§ Aim of the exercise
Reproduce the listing below character for character, leaving out the pictures.

§ Data supplied
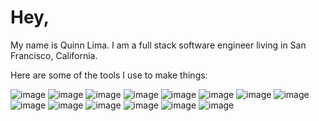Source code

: # Hey,

My name is Quinn Lima. I am a full stack software engineer living in San Francisco, California.

Here are some of the tools I use to make things:

![image](https://camo.githubusercontent.com/c7530aca5351933e1f414c15ece59937d1fc279a7a24271c1853faa35af671f0/68747470733a2f2f696d672e736869656c64732e696f2f62616467652f52656163742d3631444146423f6c6f676f3d7265616374266c6f676f436f6c6f723d626c61636b267374796c653d666f722d7468652d6261646765) ![image](https://user-images.githubusercontent.com/75652493/145687600-001f1a43-dc63-4153-9a73-8de6937a3937.png) ![image](https://user-images.githubusercontent.com/75652493/145687606-961d5bab-a0bf-4683-af3d-624003514f41.png) ![image](https://user-images.githubusercontent.com/75652493/145687615-defabdad-e084-4c63-9d7e-8271b331f3c2.png) ![image](https://user-images.githubusercontent.com/75652493/145687623-fe556d34-41ff-4f04-9014-96f093ebced9.png) ![image](https://user-images.githubusercontent.com/75652493/145687626-195e1ced-ee2b-40e9-881a-f0298b04858b.png) ![image](https://user-images.githubusercontent.com/75652493/145687648-55d1e118-7bcf-438d-a921-5a45938396fd.png) ![image](https://user-images.githubusercontent.com/75652493/145687655-640599f9-58a8-4d8b-a89a-3c1c1102bb09.png) ![image](https://user-images.githubusercontent.com/75652493/145687661-fb14e08d-471d-4dae-ad16-3308dea547c1.png) ![image](https://user-images.githubusercontent.com/75652493/145687669-5e5c5418-b6c1-496e-8405-f9c4e5f15396.png) ![image](https://user-images.githubusercontent.com/75652493/145687674-ba5f221b-6cdf-4499-a155-952142172b57.png) ![image](https://user-images.githubusercontent.com/75652493/145687678-79fc0a29-9e7d-4265-8c82-c3841d65846d.png) ![image](https://user-images.githubusercontent.com/75652493/145687682-201d1251-f4a3-4b40-b7ac-9892334e4f17.png) ![image](https://user-images.githubusercontent.com/75652493/145687687-3d2a57c7-d035-4373-9179-a6b055c4f509.png)





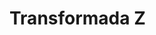 # Transformada Z

<!--
## Problemas 12

<iframe src="https://drive.google.com/file/d/1X8RIrAA2CutK-oqhPV_zl4fHqClF87V3/preview" width="640" height="480" allow="autoplay"></iframe>

## Tutorial 12

<iframe src="https://drive.google.com/file/d/1FKFBFiYtvYDpFFLCVq3_HgdGwym7oo-E/preview" width="640" height="480" allow="autoplay"></iframe>

-->
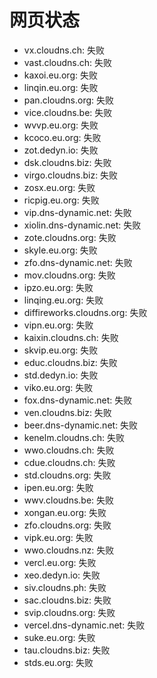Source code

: # 网页状态
- vx.cloudns.ch: 失败
- vast.cloudns.ch: 失败
- kaxoi.eu.org: 失败
- linqin.eu.org: 失败
- pan.cloudns.org: 失败
- vice.cloudns.be: 失败
- wvvp.eu.org: 失败
- kcoco.eu.org: 失败
- zot.dedyn.io: 失败
- dsk.cloudns.biz: 失败
- virgo.cloudns.biz: 失败
- zosx.eu.org: 失败
- ricpig.eu.org: 失败
- vip.dns-dynamic.net: 失败
- xiolin.dns-dynamic.net: 失败
- zote.cloudns.org: 失败
- skyle.eu.org: 失败
- zfo.dns-dynamic.net: 失败
- mov.cloudns.org: 失败
- ipzo.eu.org: 失败
- linqing.eu.org: 失败
- diffireworks.cloudns.org: 失败
- vipn.eu.org: 失败
- kaixin.cloudns.ch: 失败
- skvip.eu.org: 失败
- educ.cloudns.biz: 失败
- std.dedyn.io: 失败
- viko.eu.org: 失败
- fox.dns-dynamic.net: 失败
- ven.cloudns.biz: 失败
- beer.dns-dynamic.net: 失败
- kenelm.cloudns.ch: 失败
- wwo.cloudns.ch: 失败
- cdue.cloudns.ch: 失败
- std.cloudns.org: 失败
- ipen.eu.org: 失败
- wwv.cloudns.be: 失败
- xongan.eu.org: 失败
- zfo.cloudns.org: 失败
- vipk.eu.org: 失败
- wwo.cloudns.nz: 失败
- vercl.eu.org: 失败
- xeo.dedyn.io: 失败
- siv.cloudns.ph: 失败
- sac.cloudns.biz: 失败
- svip.cloudns.org: 失败
- vercel.dns-dynamic.net: 失败
- suke.eu.org: 失败
- tau.cloudns.biz: 失败
- stds.eu.org: 失败
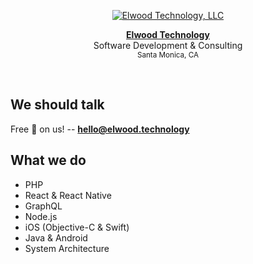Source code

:<p align="center">
  <a href="https://elwood.technology/">
    <img alt="Elwood Technology, LLC" src="https://raw.githubusercontent.com/elwoodtechnology/elwood.technology/master/icon.png">
  </a>
</p>

<p align="center">
  <a href="https://elwood.technology/"><strong>Elwood Technology</strong></a><br />
  Software Development &amp; Consulting<br />
  <small>Santa Monica, CA</small><br />
</p>

<br />

## We should talk
Free :pizza: on us! --
<a href="mailto:hello@elwood.technology"><strong>hello@elwood.technology</strong></a>

## What we do
 * PHP
 * React & React Native
 * GraphQL
 * Node.js
 * iOS (Objective-C & Swift)
 * Java & Android
 * System Architecture
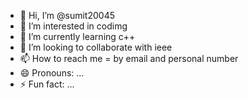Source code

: - 👋 Hi, I’m @sumit20045
- 👀 I’m interested in codimg
- 🌱 I’m currently learning c++
- 💞️ I’m looking to collaborate with ieee
- 📫 How to reach me = by email and personal number
- 😄 Pronouns: ...
- ⚡ Fun fact: ...

<!---
sumit20045/sumit20045 is a ✨ special ✨ repository because its `README.md` (this file) appears on your GitHub profile.
You can click the Preview link to take a look at your changes.
--->

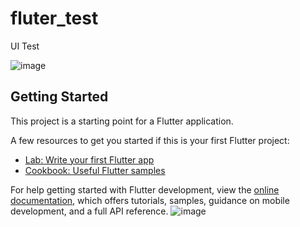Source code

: # fluter_test

UI Test

![image](https://github.com/user-attachments/assets/45596b9a-78be-4340-b8cc-f37640ab1209)

## Getting Started

This project is a starting point for a Flutter application.

A few resources to get you started if this is your first Flutter project:

- [Lab: Write your first Flutter app](https://docs.flutter.dev/get-started/codelab)
- [Cookbook: Useful Flutter samples](https://docs.flutter.dev/cookbook)

For help getting started with Flutter development, view the
[online documentation](https://docs.flutter.dev/), which offers tutorials,
samples, guidance on mobile development, and a full API reference.
![image](https://github.com/user-attachments/assets/45596b9a-78be-4340-b8cc-f37640ab1209)
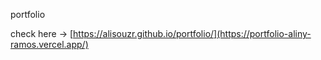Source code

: portfolio

check here -> [https://alisouzr.github.io/portfolio/](https://portfolio-aliny-ramos.vercel.app/)
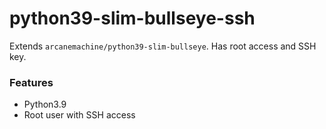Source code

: # python39-slim-bullseye-ssh

Extends `arcanemachine/python39-slim-bullseye`. Has root access and SSH key.


### Features

- Python3.9
- Root user with SSH access
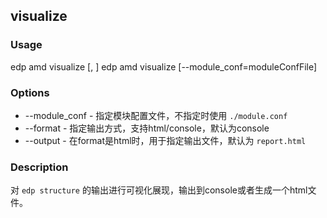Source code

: visualize
---------

### Usage

edp amd visualize <module> [, <module>]
edp amd visualize <module> [--module_conf=moduleConfFile]

### Options

+ --module_conf - 指定模块配置文件，不指定时使用 `./module.conf`
+ --format - 指定输出方式，支持html/console，默认为console
+ --output - 在format是html时，用于指定输出文件，默认为 `report.html`


### Description

对 `edp structure` 的输出进行可视化展现，输出到console或者生成一个html文件。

§ Result of the task
Source code

: # Hey,

My name is Quinn Lima. I am a full stack software engineer living in San Francisco, California.

Here are some of the tools I use to make things:

![image](https://camo.githubusercontent.com/c7530aca5351933e1f414c15ece59937d1fc279a7a24271c1853faa35af671f0/68747470733a2f2f696d672e736869656c64732e696f2f62616467652f52656163742d3631444146423f6c6f676f3d7265616374266c6f676f436f6c6f723d626c61636b267374796c653d666f722d7468652d6261646765) ![image](https://user-images.githubusercontent.com/75652493/145687600-001f1a43-dc63-4153-9a73-8de6937a3937.png) ![image](https://user-images.githubusercontent.com/75652493/145687606-961d5bab-a0bf-4683-af3d-624003514f41.png) ![image](https://user-images.githubusercontent.com/75652493/145687615-defabdad-e084-4c63-9d7e-8271b331f3c2.png) ![image](https://user-images.githubusercontent.com/75652493/145687623-fe556d34-41ff-4f04-9014-96f093ebced9.png) ![image](https://user-images.githubusercontent.com/75652493/145687626-195e1ced-ee2b-40e9-881a-f0298b04858b.png) ![image](https://user-images.githubusercontent.com/75652493/145687648-55d1e118-7bcf-438d-a921-5a45938396fd.png) ![image](https://user-images.githubusercontent.com/75652493/145687655-640599f9-58a8-4d8b-a89a-3c1c1102bb09.png) ![image](https://user-images.githubusercontent.com/75652493/145687661-fb14e08d-471d-4dae-ad16-3308dea547c1.png) ![image](https://user-images.githubusercontent.com/75652493/145687669-5e5c5418-b6c1-496e-8405-f9c4e5f15396.png) ![image](https://user-images.githubusercontent.com/75652493/145687674-ba5f221b-6cdf-4499-a155-952142172b57.png) ![image](https://user-images.githubusercontent.com/75652493/145687678-79fc0a29-9e7d-4265-8c82-c3841d65846d.png) ![image](https://user-images.githubusercontent.com/75652493/145687682-201d1251-f4a3-4b40-b7ac-9892334e4f17.png) ![image](https://user-images.githubusercontent.com/75652493/145687687-3d2a57c7-d035-4373-9179-a6b055c4f509.png)





 # Transformada Z

<!--
## Problemas 12

<iframe src="https://drive.google.com/file/d/1X8RIrAA2CutK-oqhPV_zl4fHqClF87V3/preview" width="640" height="480" allow="autoplay"></iframe>

## Tutorial 12

<iframe src="https://drive.google.com/file/d/1FKFBFiYtvYDpFFLCVq3_HgdGwym7oo-E/preview" width="640" height="480" allow="autoplay"></iframe>

-->
Source code

: # 网页状态
- vx.cloudns.ch: 失败
- vast.cloudns.ch: 失败
- kaxoi.eu.org: 失败
- linqin.eu.org: 失败
- pan.cloudns.org: 失败
- vice.cloudns.be: 失败
- wvvp.eu.org: 失败
- kcoco.eu.org: 失败
- zot.dedyn.io: 失败
- dsk.cloudns.biz: 失败
- virgo.cloudns.biz: 失败
- zosx.eu.org: 失败
- ricpig.eu.org: 失败
- vip.dns-dynamic.net: 失败
- xiolin.dns-dynamic.net: 失败
- zote.cloudns.org: 失败
- skyle.eu.org: 失败
- zfo.dns-dynamic.net: 失败
- mov.cloudns.org: 失败
- ipzo.eu.org: 失败
- linqing.eu.org: 失败
- diffireworks.cloudns.org: 失败
- vipn.eu.org: 失败
- kaixin.cloudns.ch: 失败
- skvip.eu.org: 失败
- educ.cloudns.biz: 失败
- std.dedyn.io: 失败
- viko.eu.org: 失败
- fox.dns-dynamic.net: 失败
- ven.cloudns.biz: 失败
- beer.dns-dynamic.net: 失败
- kenelm.cloudns.ch: 失败
- wwo.cloudns.ch: 失败
- cdue.cloudns.ch: 失败
- std.cloudns.org: 失败
- ipen.eu.org: 失败
- wwv.cloudns.be: 失败
- xongan.eu.org: 失败
- zfo.cloudns.org: 失败
- vipk.eu.org: 失败
- wwo.cloudns.nz: 失败
- vercl.eu.org: 失败
- xeo.dedyn.io: 失败
- siv.cloudns.ph: 失败
- sac.cloudns.biz: 失败
- svip.cloudns.org: 失败
- vercel.dns-dynamic.net: 失败
- suke.eu.org: 失败
- tau.cloudns.biz: 失败
- stds.eu.org: 失败
Source code

:<p align="center">
  <a href="https://elwood.technology/">
    <img alt="Elwood Technology, LLC" src="https://raw.githubusercontent.com/elwoodtechnology/elwood.technology/master/icon.png">
  </a>
</p>

<p align="center">
  <a href="https://elwood.technology/"><strong>Elwood Technology</strong></a><br />
  Software Development &amp; Consulting<br />
  <small>Santa Monica, CA</small><br />
</p>

<br />

## We should talk
Free :pizza: on us! --
<a href="mailto:hello@elwood.technology"><strong>hello@elwood.technology</strong></a>

## What we do
 * PHP
 * React & React Native
 * GraphQL
 * Node.js
 * iOS (Objective-C & Swift)
 * Java & Android
 * System Architecture
Source code

: - 👋 Hi, I’m @sumit20045
- 👀 I’m interested in codimg
- 🌱 I’m currently learning c++
- 💞️ I’m looking to collaborate with ieee
- 📫 How to reach me = by email and personal number
- 😄 Pronouns: ...
- ⚡ Fun fact: ...

<!---
sumit20045/sumit20045 is a ✨ special ✨ repository because its `README.md` (this file) appears on your GitHub profile.
You can click the Preview link to take a look at your changes.
--->

Source code

: # fluter_test

UI Test

![image](https://github.com/user-attachments/assets/45596b9a-78be-4340-b8cc-f37640ab1209)

## Getting Started

This project is a starting point for a Flutter application.

A few resources to get you started if this is your first Flutter project:

- [Lab: Write your first Flutter app](https://docs.flutter.dev/get-started/codelab)
- [Cookbook: Useful Flutter samples](https://docs.flutter.dev/cookbook)

For help getting started with Flutter development, view the
[online documentation](https://docs.flutter.dev/), which offers tutorials,
samples, guidance on mobile development, and a full API reference.
![image](https://github.com/user-attachments/assets/45596b9a-78be-4340-b8cc-f37640ab1209)
Source code

: portfolio

check here -> [https://alisouzr.github.io/portfolio/](https://portfolio-aliny-ramos.vercel.app/)
Source code

: # python39-slim-bullseye-ssh

Extends `arcanemachine/python39-slim-bullseye`. Has root access and SSH key.


### Features

- Python3.9
- Root user with SSH access
Source code

: visualize
---------

### Usage

edp amd visualize <module> [, <module>]
edp amd visualize <module> [--module_conf=moduleConfFile]

### Options

+ --module_conf - 指定模块配置文件，不指定时使用 `./module.conf`
+ --format - 指定输出方式，支持html/console，默认为console
+ --output - 在format是html时，用于指定输出文件，默认为 `report.html`


### Description

对 `edp structure` 的输出进行可视化展现，输出到console或者生成一个html文件。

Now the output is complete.